Numerous new traders ignore the old proverb “Let your profits run and cut your losses short”. As the saying states when you have a profitable position, you must allow that trade to achieve its full potential, instead of closing it out at the first sign of a small profit. On the other hand, if you happen to hold a position that is moving against you, you should move quickly to get out of that position, before the loss becomes too great.

If you're managing your trades properly, your average winning trade should be considerably larger than your average losing trade. After you have the discipline to trade in using this method, you should be able to attain overall profitability even when only half of your trades are winners. Many traders make the error of not closing poorly performing positions fast enough. One tool that makes this simpler is a stop-loss order.

Once you have identified a price level that corresponds with the amount of risk that you are prepared to take on a particular trade, a stop-loss order can be placed at this level to automatically close out the trade. This removes the human element from the exit, reducing the risk that the emotion of hope will interfere with rational decision making.

It is essential to understand that a stop-loss order simply gives you a trigger point for the execution of an order. If a sell stop has been placed on a long position, the stop-loss will likely be activated if the price trades at or below the nominated stop level. Every so often, this can result in trades being executed a price that is less favorable than the nominated stop-loss price. This is called slippage.

2. Understand the instrument you're trading
Being over-the-counter products, there are various variations in the contract specifications of Contracts for difference. If you are buying and selling these products, it is crucial to know what these specifications are.

You should also be aware of the influence that currency price changes can have on your holdings.
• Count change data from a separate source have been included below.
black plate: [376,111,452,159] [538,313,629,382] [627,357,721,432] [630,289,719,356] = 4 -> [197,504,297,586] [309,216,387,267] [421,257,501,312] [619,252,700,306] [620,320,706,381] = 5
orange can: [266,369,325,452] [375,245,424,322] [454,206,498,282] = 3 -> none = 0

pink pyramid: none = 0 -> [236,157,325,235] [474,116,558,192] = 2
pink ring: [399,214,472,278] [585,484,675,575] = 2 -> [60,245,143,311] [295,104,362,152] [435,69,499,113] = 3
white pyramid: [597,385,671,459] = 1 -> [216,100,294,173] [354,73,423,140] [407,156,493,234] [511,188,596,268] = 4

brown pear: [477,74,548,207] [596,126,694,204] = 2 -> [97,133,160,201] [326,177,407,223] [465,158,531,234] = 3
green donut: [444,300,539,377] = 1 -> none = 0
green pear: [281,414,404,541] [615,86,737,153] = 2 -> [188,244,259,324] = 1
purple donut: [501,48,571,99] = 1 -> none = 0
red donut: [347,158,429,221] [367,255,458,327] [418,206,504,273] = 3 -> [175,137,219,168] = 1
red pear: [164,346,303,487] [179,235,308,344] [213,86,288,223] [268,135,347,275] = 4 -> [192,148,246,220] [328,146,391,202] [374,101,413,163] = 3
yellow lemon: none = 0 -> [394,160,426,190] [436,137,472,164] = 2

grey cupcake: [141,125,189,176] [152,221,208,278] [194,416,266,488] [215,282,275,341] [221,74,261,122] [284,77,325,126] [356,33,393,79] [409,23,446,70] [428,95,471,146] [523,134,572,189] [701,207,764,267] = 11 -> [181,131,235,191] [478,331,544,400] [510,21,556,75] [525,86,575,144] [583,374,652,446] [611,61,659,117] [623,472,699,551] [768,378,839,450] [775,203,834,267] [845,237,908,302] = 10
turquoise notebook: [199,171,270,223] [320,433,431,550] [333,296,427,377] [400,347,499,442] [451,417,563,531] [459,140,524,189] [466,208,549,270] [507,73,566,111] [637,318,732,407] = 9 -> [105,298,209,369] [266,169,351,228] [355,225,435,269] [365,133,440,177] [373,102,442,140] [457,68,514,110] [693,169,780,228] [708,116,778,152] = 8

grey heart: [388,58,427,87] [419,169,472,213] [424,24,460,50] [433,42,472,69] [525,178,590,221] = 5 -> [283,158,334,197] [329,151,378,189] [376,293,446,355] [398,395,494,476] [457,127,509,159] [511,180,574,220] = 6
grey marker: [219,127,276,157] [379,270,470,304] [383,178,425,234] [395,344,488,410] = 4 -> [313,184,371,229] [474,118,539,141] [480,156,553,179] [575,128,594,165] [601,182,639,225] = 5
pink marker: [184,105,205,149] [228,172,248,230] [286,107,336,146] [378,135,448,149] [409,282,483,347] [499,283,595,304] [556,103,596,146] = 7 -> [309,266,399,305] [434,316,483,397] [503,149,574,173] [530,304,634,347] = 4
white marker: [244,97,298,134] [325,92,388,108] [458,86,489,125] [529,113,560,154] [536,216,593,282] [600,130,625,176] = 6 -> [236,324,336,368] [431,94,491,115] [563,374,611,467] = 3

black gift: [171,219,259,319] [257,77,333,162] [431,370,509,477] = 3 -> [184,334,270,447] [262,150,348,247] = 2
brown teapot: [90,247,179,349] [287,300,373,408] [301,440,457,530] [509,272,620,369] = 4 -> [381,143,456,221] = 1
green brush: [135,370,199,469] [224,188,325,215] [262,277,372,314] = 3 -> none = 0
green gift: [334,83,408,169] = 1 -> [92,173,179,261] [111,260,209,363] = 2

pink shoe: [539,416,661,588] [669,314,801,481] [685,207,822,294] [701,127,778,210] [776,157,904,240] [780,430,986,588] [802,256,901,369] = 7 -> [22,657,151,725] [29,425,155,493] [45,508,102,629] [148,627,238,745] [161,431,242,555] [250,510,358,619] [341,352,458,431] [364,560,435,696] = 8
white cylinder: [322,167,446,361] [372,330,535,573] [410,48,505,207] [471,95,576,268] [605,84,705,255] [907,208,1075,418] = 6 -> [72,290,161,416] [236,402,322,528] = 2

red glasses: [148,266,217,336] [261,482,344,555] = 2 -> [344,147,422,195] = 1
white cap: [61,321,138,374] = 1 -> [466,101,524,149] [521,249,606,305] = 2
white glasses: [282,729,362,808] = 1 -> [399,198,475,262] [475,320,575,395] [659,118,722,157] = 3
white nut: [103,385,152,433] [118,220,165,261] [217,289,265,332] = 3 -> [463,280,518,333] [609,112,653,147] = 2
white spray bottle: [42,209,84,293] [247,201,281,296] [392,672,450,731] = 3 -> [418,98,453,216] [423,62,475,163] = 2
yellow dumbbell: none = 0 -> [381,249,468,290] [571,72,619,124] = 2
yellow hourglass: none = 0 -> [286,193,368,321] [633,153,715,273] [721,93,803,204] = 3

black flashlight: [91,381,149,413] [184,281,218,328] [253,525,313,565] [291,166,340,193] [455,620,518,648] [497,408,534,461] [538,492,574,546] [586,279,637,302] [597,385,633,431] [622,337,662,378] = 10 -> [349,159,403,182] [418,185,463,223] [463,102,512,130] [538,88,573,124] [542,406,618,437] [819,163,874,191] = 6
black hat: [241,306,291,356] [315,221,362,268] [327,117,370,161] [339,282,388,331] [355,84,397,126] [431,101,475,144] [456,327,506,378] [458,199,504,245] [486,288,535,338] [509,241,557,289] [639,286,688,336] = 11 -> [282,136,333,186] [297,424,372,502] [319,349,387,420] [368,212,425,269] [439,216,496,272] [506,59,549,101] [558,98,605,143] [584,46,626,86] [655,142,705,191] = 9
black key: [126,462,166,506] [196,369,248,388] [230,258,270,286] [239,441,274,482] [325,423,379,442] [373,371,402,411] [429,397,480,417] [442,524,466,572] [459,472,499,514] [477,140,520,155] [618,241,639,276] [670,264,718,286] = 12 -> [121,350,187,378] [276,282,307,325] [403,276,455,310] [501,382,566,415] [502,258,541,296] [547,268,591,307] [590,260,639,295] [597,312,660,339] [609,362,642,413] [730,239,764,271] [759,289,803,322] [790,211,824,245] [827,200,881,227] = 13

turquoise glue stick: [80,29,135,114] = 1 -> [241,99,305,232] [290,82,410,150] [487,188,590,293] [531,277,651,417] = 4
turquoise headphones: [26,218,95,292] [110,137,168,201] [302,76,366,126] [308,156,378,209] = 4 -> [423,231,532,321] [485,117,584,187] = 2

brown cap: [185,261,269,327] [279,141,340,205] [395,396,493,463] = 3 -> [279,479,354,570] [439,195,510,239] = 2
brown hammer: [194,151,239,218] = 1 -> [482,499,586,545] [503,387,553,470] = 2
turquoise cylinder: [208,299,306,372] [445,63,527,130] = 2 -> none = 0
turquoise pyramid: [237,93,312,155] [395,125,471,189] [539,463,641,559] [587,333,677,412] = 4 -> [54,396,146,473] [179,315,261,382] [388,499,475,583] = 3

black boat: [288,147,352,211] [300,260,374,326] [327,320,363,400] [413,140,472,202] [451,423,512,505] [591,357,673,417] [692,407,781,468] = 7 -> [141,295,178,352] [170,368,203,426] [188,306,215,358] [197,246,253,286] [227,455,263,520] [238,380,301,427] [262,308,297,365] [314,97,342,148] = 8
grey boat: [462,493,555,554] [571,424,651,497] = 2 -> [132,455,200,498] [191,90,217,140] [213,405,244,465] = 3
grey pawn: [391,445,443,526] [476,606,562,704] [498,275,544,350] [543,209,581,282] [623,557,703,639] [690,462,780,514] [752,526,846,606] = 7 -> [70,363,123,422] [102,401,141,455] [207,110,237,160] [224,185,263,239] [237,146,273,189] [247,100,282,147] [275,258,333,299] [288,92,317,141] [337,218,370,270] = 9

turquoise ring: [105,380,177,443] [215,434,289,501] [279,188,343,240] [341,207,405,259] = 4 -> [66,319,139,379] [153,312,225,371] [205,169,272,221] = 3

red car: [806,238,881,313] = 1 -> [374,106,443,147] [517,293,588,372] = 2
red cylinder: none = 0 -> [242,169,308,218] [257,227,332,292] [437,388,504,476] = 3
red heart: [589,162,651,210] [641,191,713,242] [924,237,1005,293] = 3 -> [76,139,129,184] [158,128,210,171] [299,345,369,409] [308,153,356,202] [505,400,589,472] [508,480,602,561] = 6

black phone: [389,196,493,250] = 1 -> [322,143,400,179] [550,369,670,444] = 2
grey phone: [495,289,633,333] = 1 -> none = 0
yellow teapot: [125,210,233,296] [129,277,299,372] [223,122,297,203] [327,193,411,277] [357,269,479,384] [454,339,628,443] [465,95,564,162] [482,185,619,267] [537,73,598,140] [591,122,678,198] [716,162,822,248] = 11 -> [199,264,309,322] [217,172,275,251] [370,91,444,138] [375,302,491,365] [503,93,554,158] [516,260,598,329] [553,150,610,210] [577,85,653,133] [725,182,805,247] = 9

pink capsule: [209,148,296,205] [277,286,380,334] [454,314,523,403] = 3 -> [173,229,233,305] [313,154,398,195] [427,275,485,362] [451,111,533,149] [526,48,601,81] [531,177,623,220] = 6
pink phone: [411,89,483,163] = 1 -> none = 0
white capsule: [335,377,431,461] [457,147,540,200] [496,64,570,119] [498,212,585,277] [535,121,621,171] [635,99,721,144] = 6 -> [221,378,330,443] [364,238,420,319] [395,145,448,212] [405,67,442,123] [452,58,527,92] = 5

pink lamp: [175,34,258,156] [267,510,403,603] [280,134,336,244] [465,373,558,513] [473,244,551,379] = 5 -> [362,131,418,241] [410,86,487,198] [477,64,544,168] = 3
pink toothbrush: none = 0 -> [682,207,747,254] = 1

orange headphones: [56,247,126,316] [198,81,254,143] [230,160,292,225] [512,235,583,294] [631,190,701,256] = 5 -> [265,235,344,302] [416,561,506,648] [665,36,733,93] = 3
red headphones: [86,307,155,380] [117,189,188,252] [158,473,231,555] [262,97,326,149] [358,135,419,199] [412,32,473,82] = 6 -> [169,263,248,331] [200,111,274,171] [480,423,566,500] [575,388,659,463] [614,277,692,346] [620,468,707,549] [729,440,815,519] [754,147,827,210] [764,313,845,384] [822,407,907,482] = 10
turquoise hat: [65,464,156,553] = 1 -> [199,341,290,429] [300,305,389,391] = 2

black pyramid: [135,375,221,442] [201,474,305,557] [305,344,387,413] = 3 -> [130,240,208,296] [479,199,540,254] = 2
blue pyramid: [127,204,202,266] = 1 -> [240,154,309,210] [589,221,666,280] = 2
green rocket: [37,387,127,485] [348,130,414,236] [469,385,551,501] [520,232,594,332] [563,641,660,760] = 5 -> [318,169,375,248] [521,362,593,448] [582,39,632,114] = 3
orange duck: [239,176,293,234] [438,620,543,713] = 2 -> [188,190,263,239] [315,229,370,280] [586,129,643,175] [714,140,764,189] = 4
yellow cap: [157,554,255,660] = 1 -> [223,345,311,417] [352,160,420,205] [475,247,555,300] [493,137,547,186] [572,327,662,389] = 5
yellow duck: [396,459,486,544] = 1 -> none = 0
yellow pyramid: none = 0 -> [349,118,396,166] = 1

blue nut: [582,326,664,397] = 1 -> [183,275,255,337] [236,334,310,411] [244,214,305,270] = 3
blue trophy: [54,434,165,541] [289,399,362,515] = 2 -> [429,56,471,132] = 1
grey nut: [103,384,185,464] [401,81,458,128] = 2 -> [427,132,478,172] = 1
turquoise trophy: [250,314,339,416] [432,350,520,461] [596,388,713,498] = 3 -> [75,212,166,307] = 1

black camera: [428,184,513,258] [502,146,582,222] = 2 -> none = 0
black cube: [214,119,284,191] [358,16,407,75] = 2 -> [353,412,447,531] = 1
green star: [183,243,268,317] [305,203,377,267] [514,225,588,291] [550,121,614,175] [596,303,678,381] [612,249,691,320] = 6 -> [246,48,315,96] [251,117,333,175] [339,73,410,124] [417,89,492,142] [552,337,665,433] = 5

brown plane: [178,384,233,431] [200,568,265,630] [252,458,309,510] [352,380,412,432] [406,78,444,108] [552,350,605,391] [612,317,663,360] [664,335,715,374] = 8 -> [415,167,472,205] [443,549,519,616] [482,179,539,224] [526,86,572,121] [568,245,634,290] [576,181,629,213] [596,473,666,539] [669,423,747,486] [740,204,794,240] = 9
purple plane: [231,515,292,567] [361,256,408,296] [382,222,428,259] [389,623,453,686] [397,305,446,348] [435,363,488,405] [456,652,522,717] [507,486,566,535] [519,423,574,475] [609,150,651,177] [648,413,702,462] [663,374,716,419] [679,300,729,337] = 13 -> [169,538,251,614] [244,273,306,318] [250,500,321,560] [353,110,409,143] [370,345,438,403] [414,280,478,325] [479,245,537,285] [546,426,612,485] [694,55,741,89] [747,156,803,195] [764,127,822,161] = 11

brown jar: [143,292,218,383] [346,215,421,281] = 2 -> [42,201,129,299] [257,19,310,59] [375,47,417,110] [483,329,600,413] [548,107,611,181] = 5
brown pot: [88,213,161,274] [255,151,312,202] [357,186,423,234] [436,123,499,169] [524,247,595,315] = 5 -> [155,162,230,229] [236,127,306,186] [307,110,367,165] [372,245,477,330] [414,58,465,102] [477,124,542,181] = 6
If the base currency of the Contract for difference rises against the base currency of your account your profits may be eroded by any currency fluctuation or your losses could be made worse.

Most CFD traders buy and sell Contracts for difference based on stocks listed in their own country. The simple explanation for this is that traders are more comfortable trading CFDs that they're familiar with. Most traders also enjoy the convenience of trading their home market as it is not practical to sit up for half the night to trade a CFD over a share listed on an exchange in another part of the world?

In lots of circumstances it is much better to stick to Contracts for difference quoted on stocks listed on exchanges that you are familiar with rather than trading Contracts for difference based on shares listed on markets you don't fully understand.

3. Use the correct order types
You must always treat trading as a serious business. As such, you need to take some time to ensure that you thoroughly understand the tools of your business. Many CFD traders miss opportunities or have been closed out of trades at the wrong time simply because they placed the incorrect type of order.

At the very least, you should become familiar with these order types:

Market order: This type of order is used to execute a trade at the present market price.

Stop-order: This order type is used to exit a trade at a specific price. Stop-orders are located at a level that is worse than prices presently obtainable in the market. On a long position, the stop-loss order to sell would be positioned below the present market price. Conversely, on a short position, the stop-loss order to buy would be positioned at a level higher than current market prices.

Limit order: A limit order is utilized to exit a trade. Limit orders are positioned at a level that is better than the present market price. When seeking to lock-in profits on an open long position, a limit order to sell would be positioned at a level greater than current market prices. If seeking to lock-in profits on a short position, a limit order to buy would be positioned at a level below current market prices.

You must always keep in mind that as CFDs are geared and that buying and selling them can be risky. However if used correctly CFDs will become a valuable tool in your trading arsenal.